Это было смело и непривычно. Ночью бой распадается на множество одиночных боев, управлять людьми на расстоянии становится почти невозможно, и Тройников понимал, что труднее всего будет его необстрелянной дивизии. Но он слушал с захватывающим интересом. Его только отвлекала дрожь ноги Бровальского, которую он все время ощущал рядом с собой.
С того момента, как было произнесено вслух то, что составляло изюминку плана — начать атаку за два часа до захода солнца, — Бровальский уже неотступно стоял позади Сорокина, смотрел через его плечо, с трудом унимая нервную дрожь ноги. Сам он практически в разработке плана не участвовал, но он присутствовал на всех стадиях составления его. И его радость, радость политработника, была, как всегда, не за себя, не за свои личные успехи, а за успех людей, с которыми он работал, за чьей спиной незримо стоял. И результатом его работы всегда были не сами дела, а люди, совершавшие эти дела. Он же оставался в тени, согретый сознанием, что нужен людям.
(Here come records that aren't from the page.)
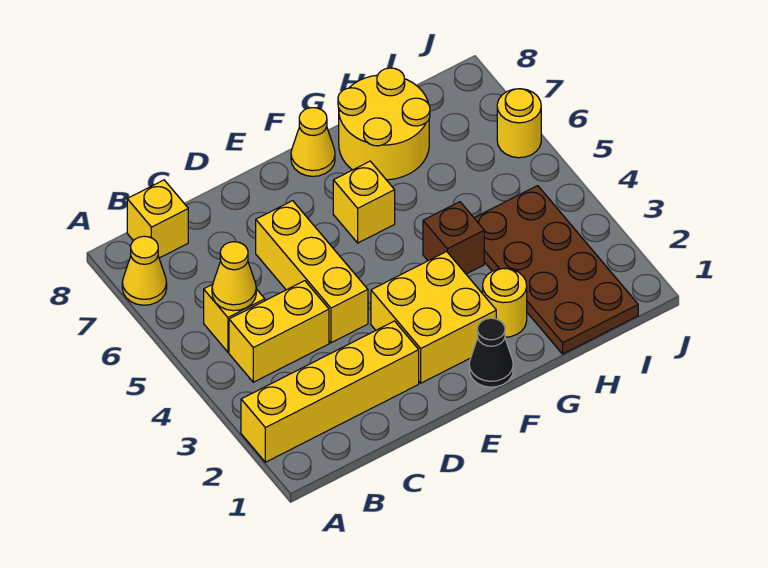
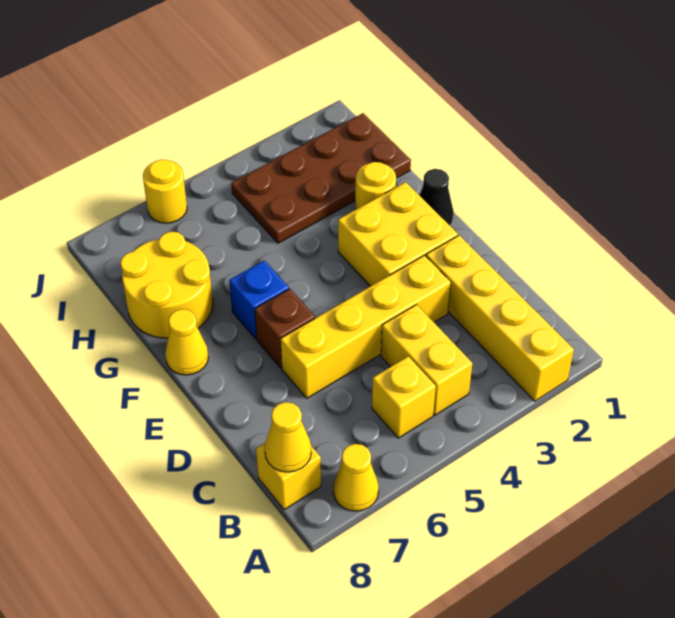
yellow 1x1 cone [212,242,256,311] -> yellow 1x1 cone moved to [265,402,311,472]
yellow 1x3 brick [256,201,368,343] -> yellow 1x4 brick [281,255,451,398]
yellow 1x1 brick [333,161,395,243] -> blue 1x1 brick [229,260,289,339]
brown 1x1 brick [423,202,484,274] -> brown 1x1 brick moved to [255,289,315,368]

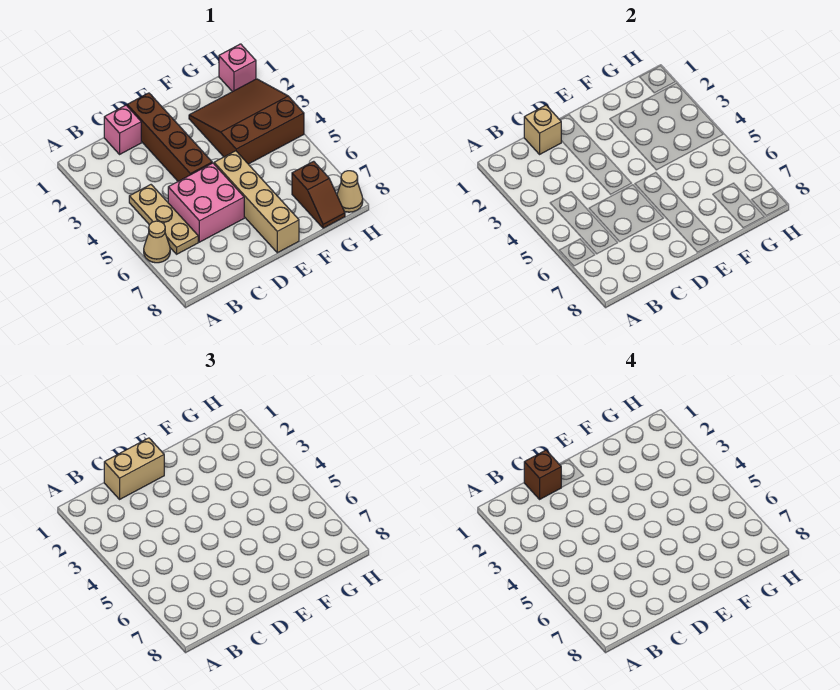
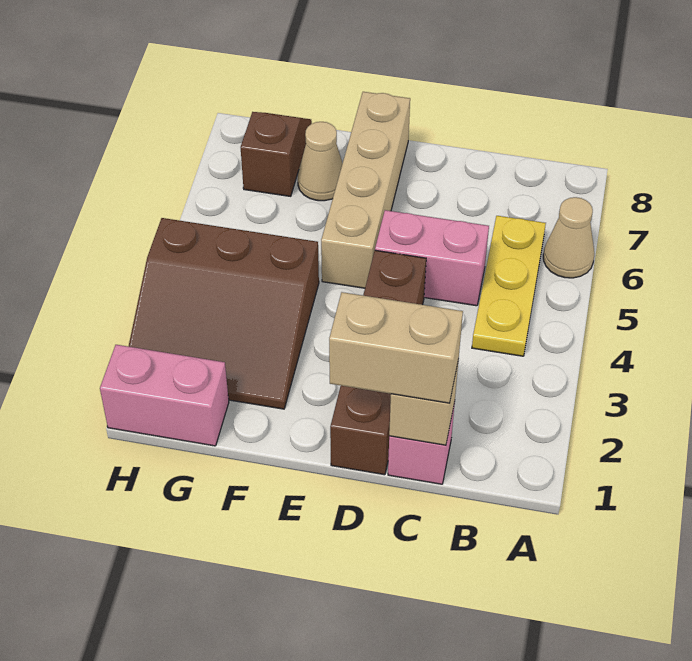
tan 1x3 plate [129,185,198,254] -> yellow 1x3 plate [472,216,546,356]
brown 1x1 brick [524,450,561,499] -> none
pink 2x2 brick [168,163,244,242] -> pink 1x2 brick [375,210,489,306]
pink 1x1 brick [219,44,256,92] -> pink 1x2 brick [100,345,229,446]
tan 1x1 cone [337,171,363,212] -> tan 1x1 cone moved to [298,122,343,201]

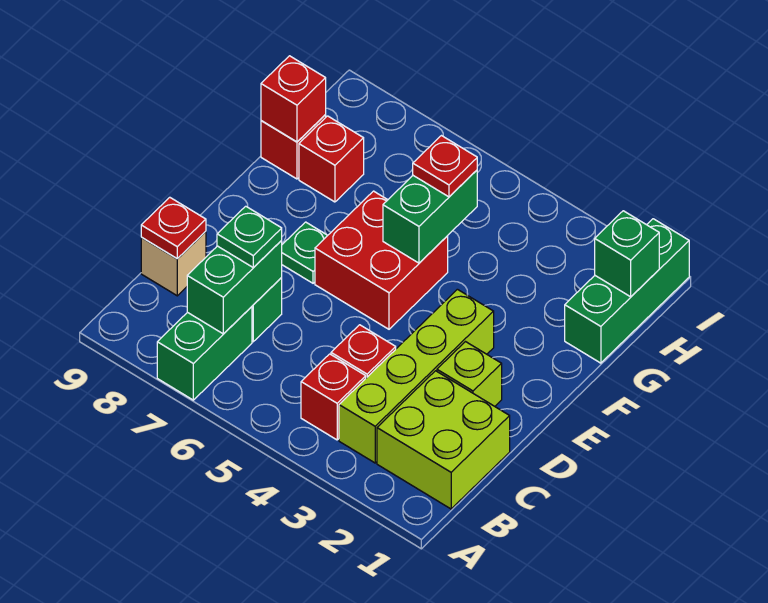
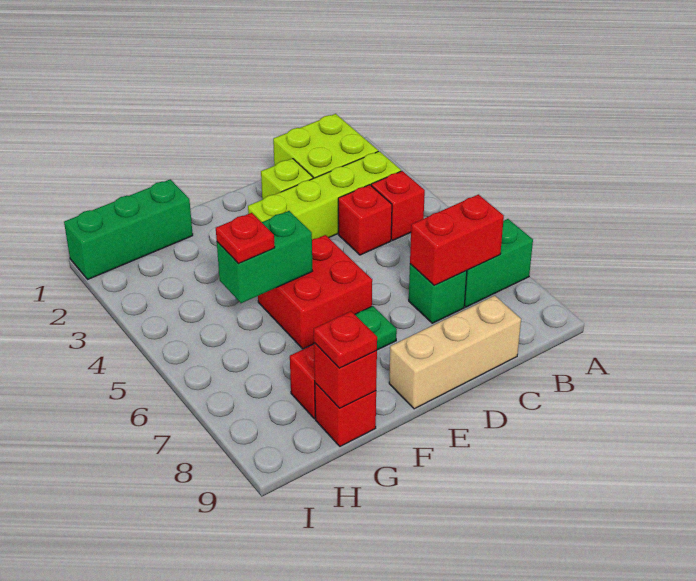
green 1x2 brick [187,241,282,334] -> red 1x2 brick [410,194,504,285]
green 1x1 plate [217,206,282,268] -> none
tan 1x1 brick [141,231,206,296] -> tan 1x3 brick [389,296,521,409]
red 1x1 plate [141,197,206,259] -> red 1x1 plate moved to [314,311,377,368]
green 1x1 brick [595,211,659,297] -> none

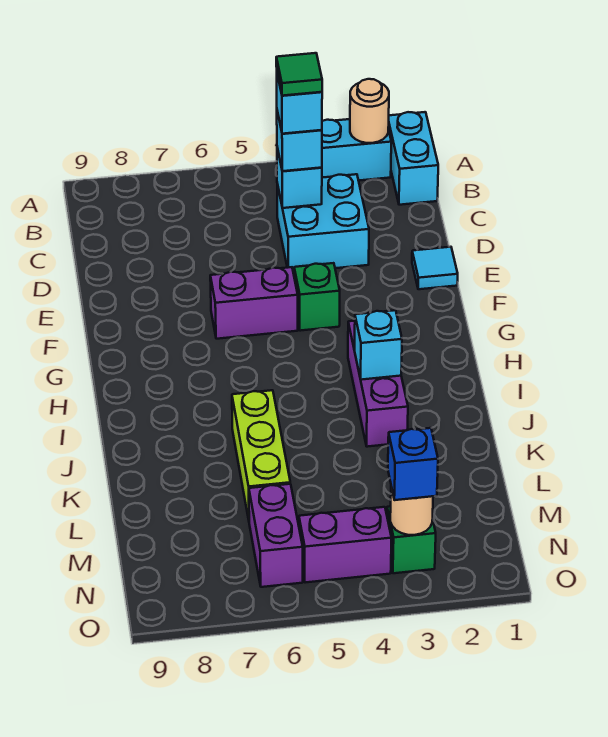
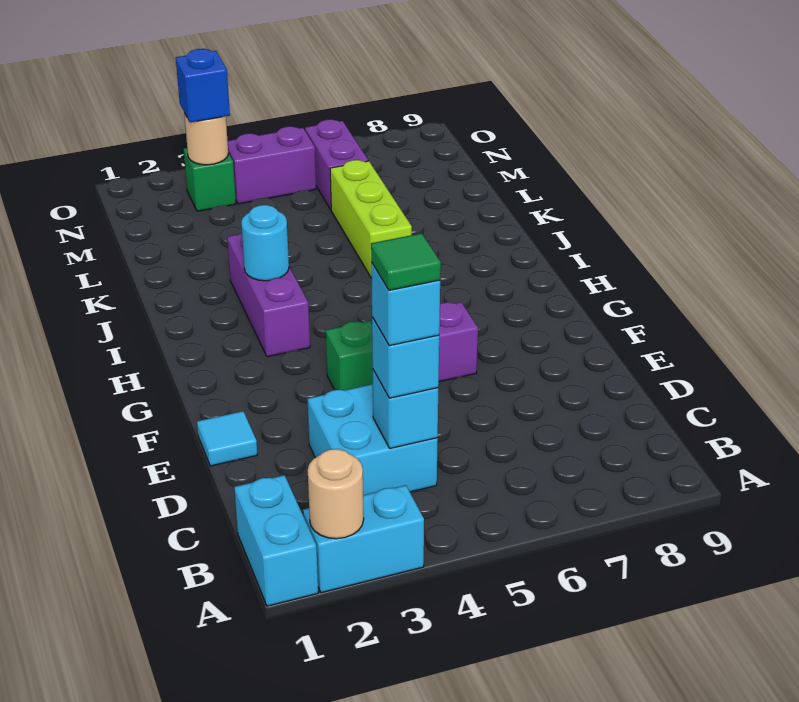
cyan 1x1 brick [355,310,402,380] -> cyan 1x1 round brick [241,205,289,281]

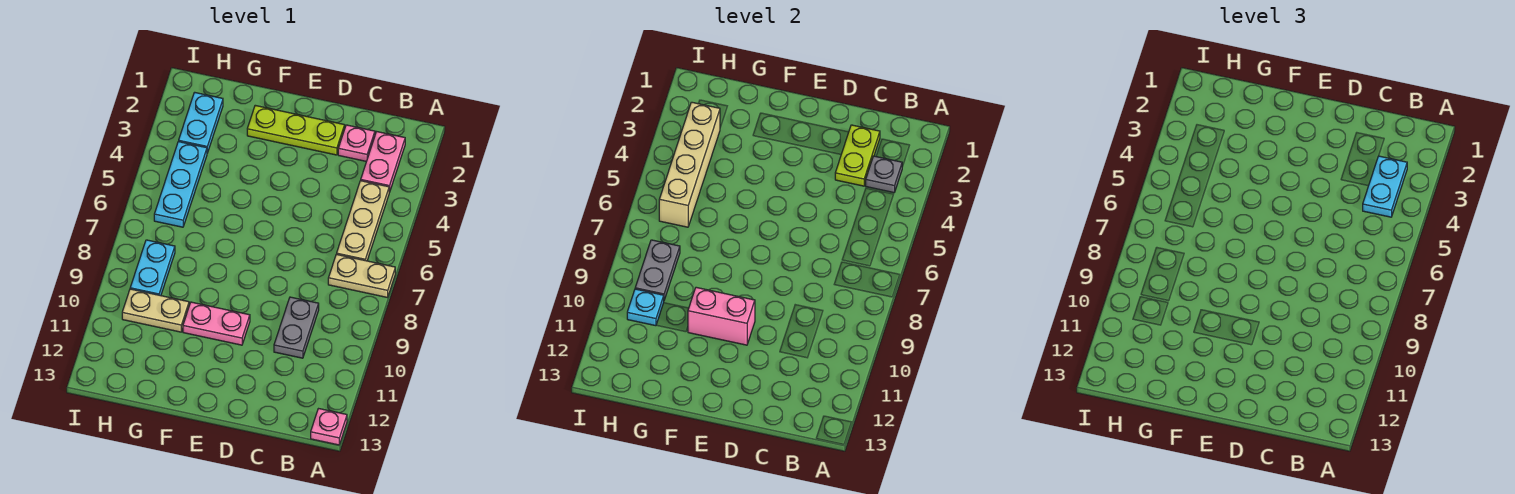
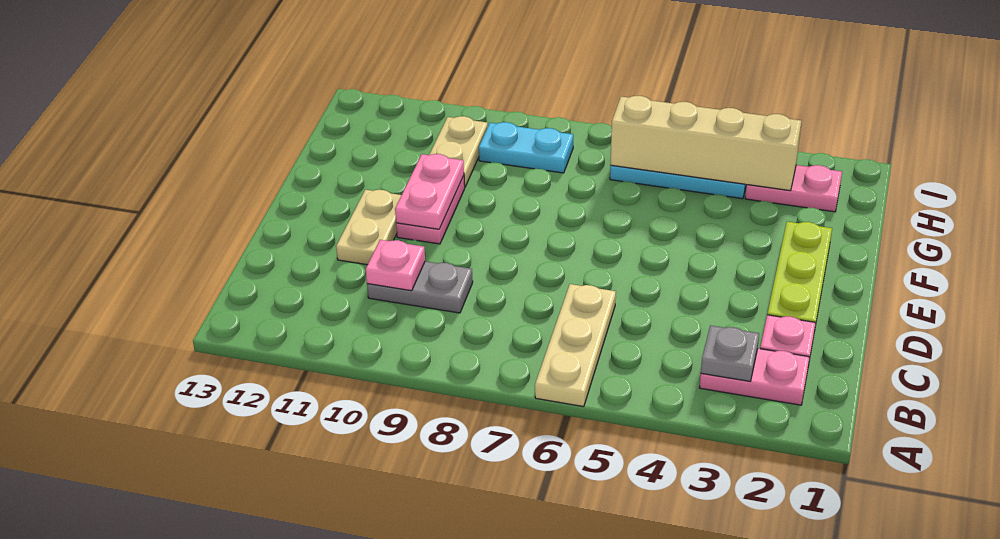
tan 1x2 plate [328,254,395,298] -> tan 1x2 plate moved to [336,190,401,265]
pink 1x1 plate [311,409,347,445] -> pink 1x1 plate moved to [366,240,425,291]
cyan 1x2 plate [1363,156,1407,217] -> none
tan 1x3 plate [337,181,389,261] -> tan 1x3 plate turned to [535,284,616,407]
lime 1x2 plate [835,125,880,186] -> none
pink 1x2 brick [688,287,755,345] -> pink 1x2 plate [395,154,464,229]
cyan 1x2 plate [179,92,223,153] -> pink 1x2 plate [745,165,842,212]
grey 1x2 plate [635,240,680,300] -> none
cyan 1x1 plate [627,289,664,326] -> none

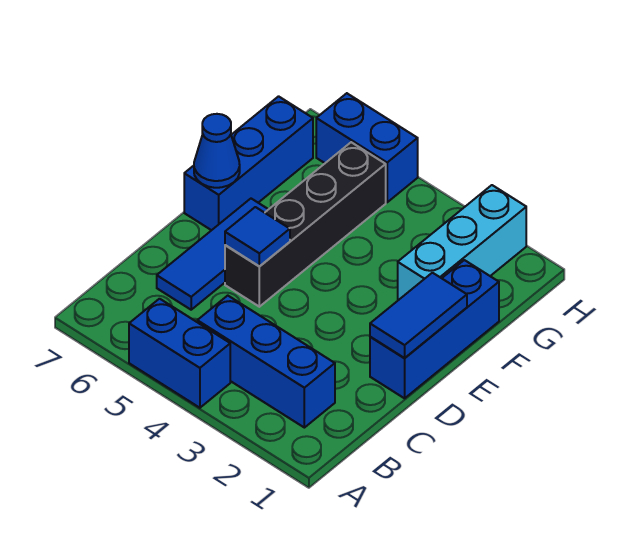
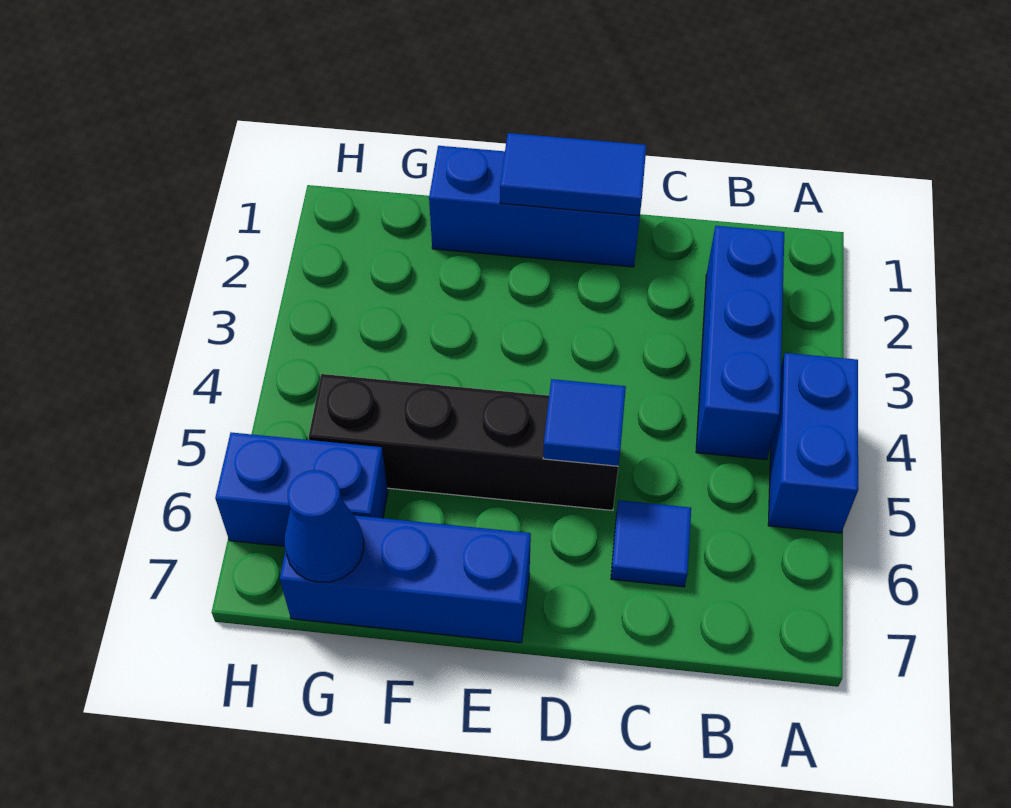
blue 1x3 tile [157,199,268,310] -> blue 1x1 tile [611,500,691,587]
blue 1x1 cone [194,114,240,188] -> blue 1x1 cone moved to [284,470,364,582]
cyan 1x3 brick [398,185,526,300] -> none
blue 1x2 brick [316,93,418,202] -> blue 1x2 brick turned to [215,432,388,546]

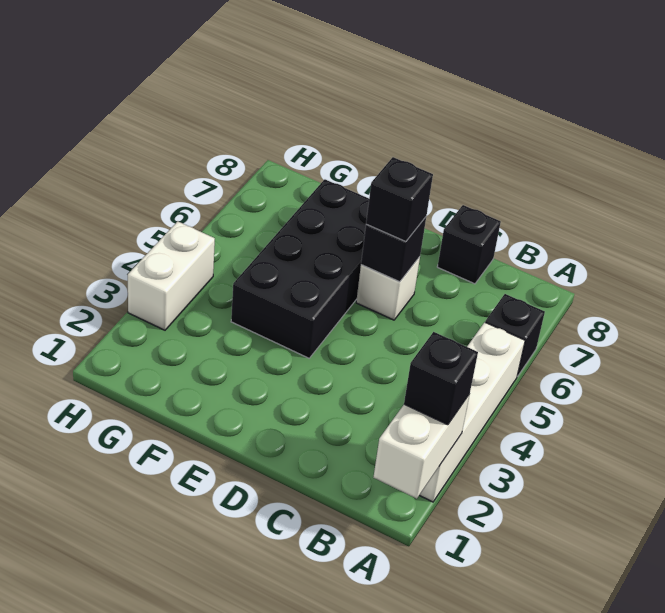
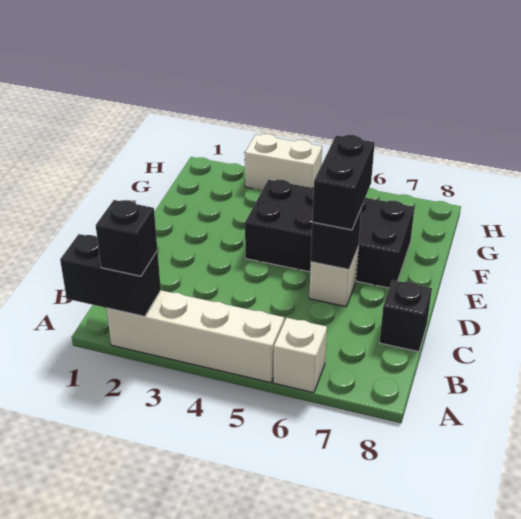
white 1x2 brick [373,394,470,499] -> black 1x2 brick [60,234,161,316]
black 1x1 brick [485,294,545,376] -> white 1x1 brick [273,318,327,393]
black 1x1 brick [366,157,433,242] -> black 1x2 brick [312,135,375,230]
Сейчас со все возраставшим нетерпением, которое ему становилось трудно сдерживать, он ждал, когда будет произнесено то, что составляло вторую особенность плана. И когда это было произнесено, он незаметно отошел в тень к стене. За все время им лично не было сказано ни одного слова, но он выложил свой душевный заряд и теперь от стены влюбленными глазами смотрел на людей, которые этот заряд получили. Быть может, они даже не подозревали этого, но он радовался за них.
Второй особенностью плана было решение Щербатова начать атаку внезапно, без артподготовки. Корпус не мог надеяться на то, что боеприпасы ему подвезут. Приходилось рассчитывать на себя, надо было беречь снаряды, чтобы контратакующие немецкие танки встретить огнем.
Тройников посмотрел на командира корпуса. Тот сидел все так же, положив перед собой на стол руки, сцепленные пальцы в пальцы, — руки, в которых он сейчас держал судьбу всей операции. Лицо было неподвижно, веки опущены. За все время, пока говорил начальник штаба, он ни разу не поднял их. И вдруг нечто похожее на зависть к нему шевельнулось у Тройникова. Зависть к широте, к масштабам и возможностям, сосредоточенным в его руках. Что это: частная отвлекающая операция или начало большего? А если начало, тогда сейчас уже должна прорисовываться главная цель.
Щербатов поднял голову, странным взглядом обвел всех присутствующих, посмотрел на часы:
— Прошу высказывать соображения.
И опять прикрыл глаза веками, приготовясь слушать. В лице его отчетливо проступило нетерпеливое выражение. Все планы, все наилучшим образом выбранные средства имеют тот постоянный недостаток, что в ходе операции они могут оказаться просто негодными. Две вещи никогда до конца не предучтешь: меняющуюся обстановку и волю противника. Его могло бы разубедить в его опасениях только одно: еще одна полнокровная дивизия, которую в решительный момент он бросил бы на весы боя. Этой дивизии никто из присутствующих здесь командиров дать ему не мог. Она погибла, не дойдя до фронта. Все остальное Щербатову было безынтересно. Он давно уже переступил ту грань человеческого самолюбия, когда чрезвычайно важно знать мнение окружающих о себе, когда человек, похваливший тебя, начинает вдруг безотчетно нравиться, становится интересным, близким, чуть ли не другом тебе, с ним хочется еще и еще говорить. Это честолюбие перегорело в нем, оставив в душе горстку пепла. За все время совета ни один уголек не затлелся в ней, хотя были в плане моменты, которые в общем могли бы доставить ему удовлетворение. Он сидел, прикрыв глаза, чтобы не рассеиваться, прислушиваясь единственно к своему внутреннему чувству. Щербатов хотел выверить план на людях. Он по опыту знал: то, что наедине с собой иногда кажется особенно удачным, на людях вдруг вызывает резкое чувство стыда. Он сидел и слушал, опустив глаза. Он ни разу не испытал стыда. Но и радости он тоже не испытал.